FMVSS 205 Glazing Materials
This standard specifies requirements for glazing materials used in motor vehicle and motor vehicle equipment. The purpose of this standard is to reduce injuries resulting from impacts to glazing surfaces, to ensure a necessary degree of transparency in motor vehicle windows for driver visibility and to minimize the possibility of occupants being thrown through the vehicle windows in collisions. Requires manufacturers to use proper safety glass and mark accordingly.
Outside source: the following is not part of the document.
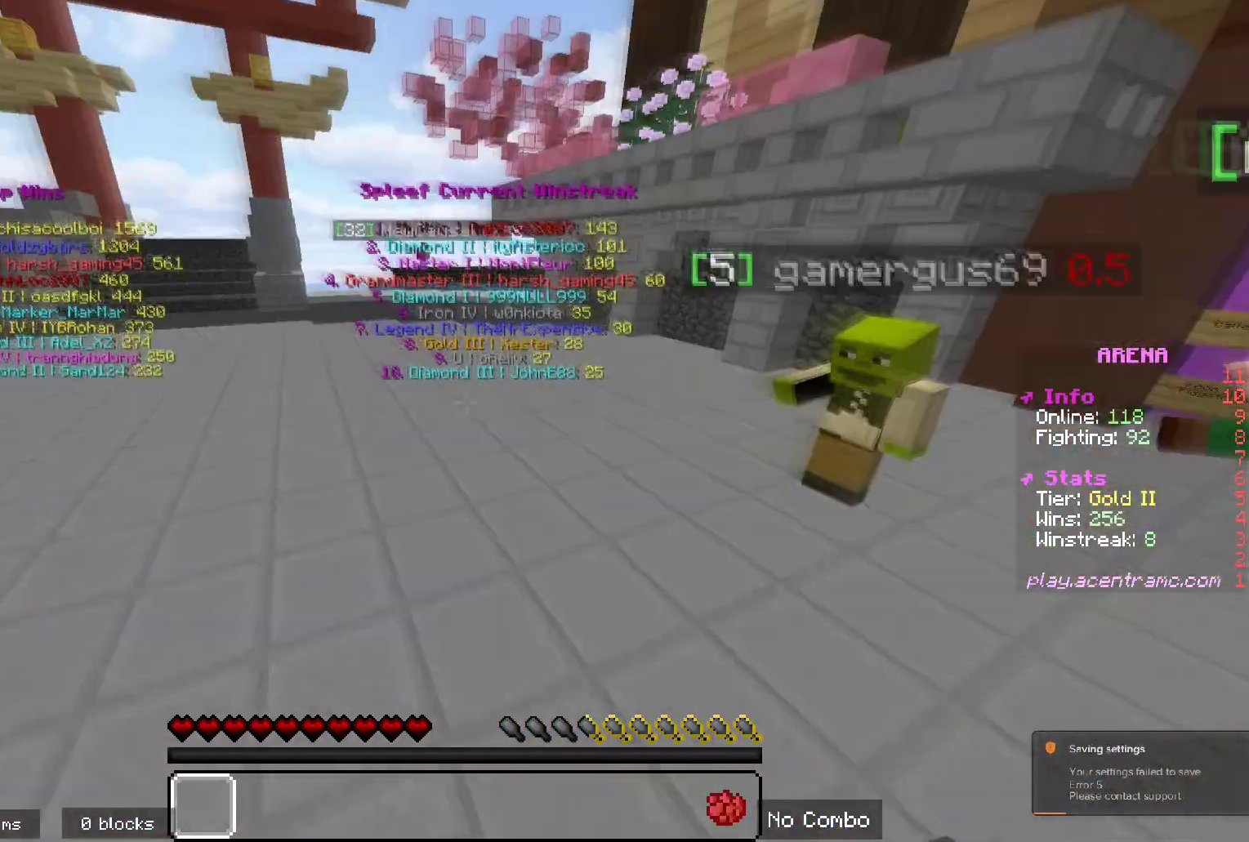
{"keys": ["w"], "mouse": [], "events": [[333, "a", "up"]]}
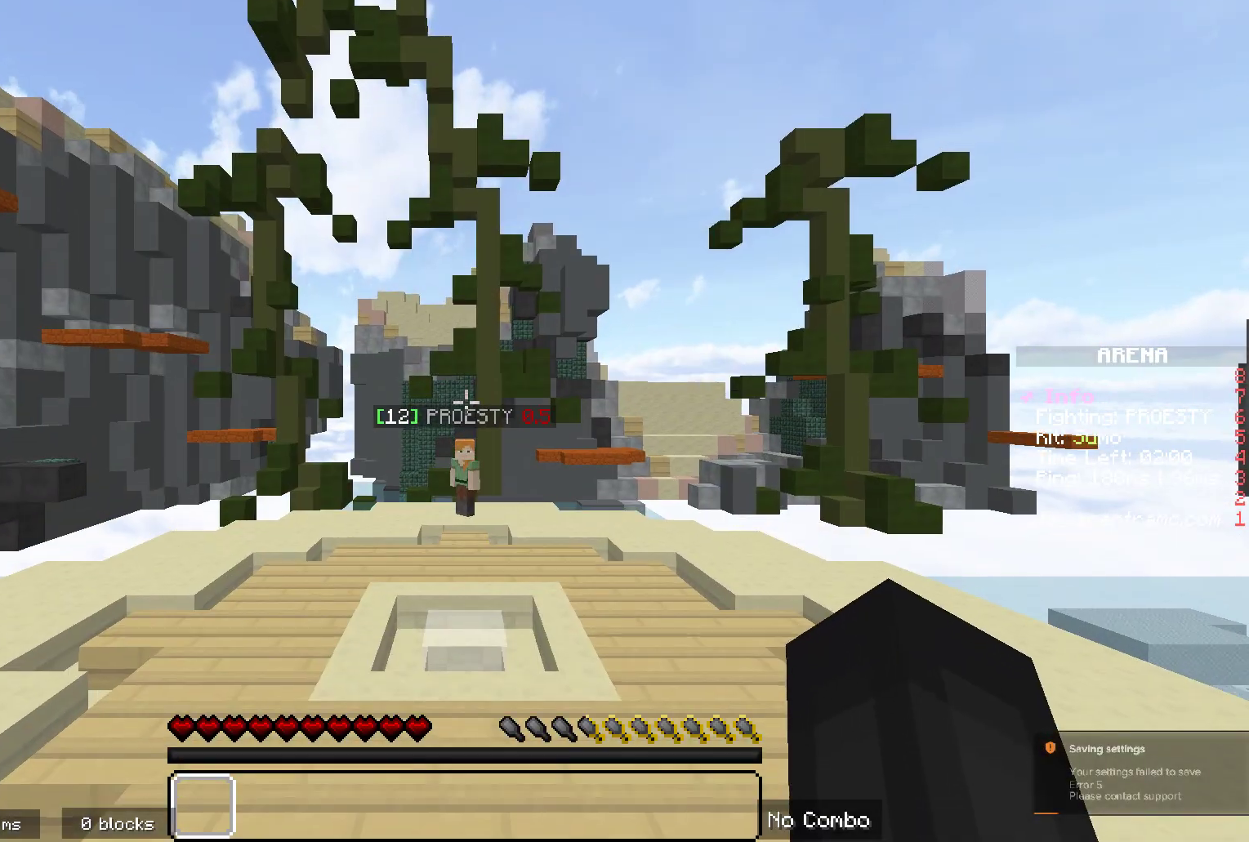
{"keys": [], "mouse": [], "events": [[50, "w", "up"]]}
FMVSS 208 Occupant Crash Protection
This standard specifies performance requirements for the protection of vehicle occupants in crashes. The purpose of this standard is to reduce the number of deaths of vehicle occupants, and the severity of injuries, by specifying vehicle crash worthiness requirements in terms of forces and accelerations measured on a variety of anthropomorphic dummies in test crashes and static airbag deployment tests. This standard also specifies equipment requirements of active and passive restraint systems.
15,000 fatalities or injuries every year from passenger ejection from vehicles during an accident.
The operative words here are “air bags.” A passenger side air bag deploys off the windshield at 200 mph. If a windshield is not properly installed or if the urethane has not cured, the deployment of the passenger side air bag can eject the windshield and the passenger can also be easily ejected.
FMVSS 212 Windshield Retention
This standard establishes windshield retention requirements for motor vehicles during crashes. The purpose of this standard is to reduce the crash injuries and fatalities by providing for retention of the vehicle windshield during a crash, in order to keep vehicle occupants within the confines of the passenger compartment.
With manual seat belts, retention must be not less than 75% of windshield perimeter. With passive restraints, or “air bags,” retention must be not less than 50% on either side of the vehicle's longitudinal centerline. With manual seat belts, the windshield must sustain 56 psi and be retained in the vehicle. With passive restraints, the windshield must sustain 340 psi.
FMVSS 216 Roof Crush Resistance
This standard establishes strength requirements for the passenger compartment roof to reduce deaths and injuries due to the crushing of the roof into the occupant compartment in rollover crashes.
More than 9% of all accidents are of the rollover type.
This establishes structural strength standards to protect vehicle occupants during a rollover. The roof must sustain no greater than a 5 inch movement when 1.5 times the vehicles weight is applied to the "A" pillar. The "A" pillar is the support between the windshield and the door opening.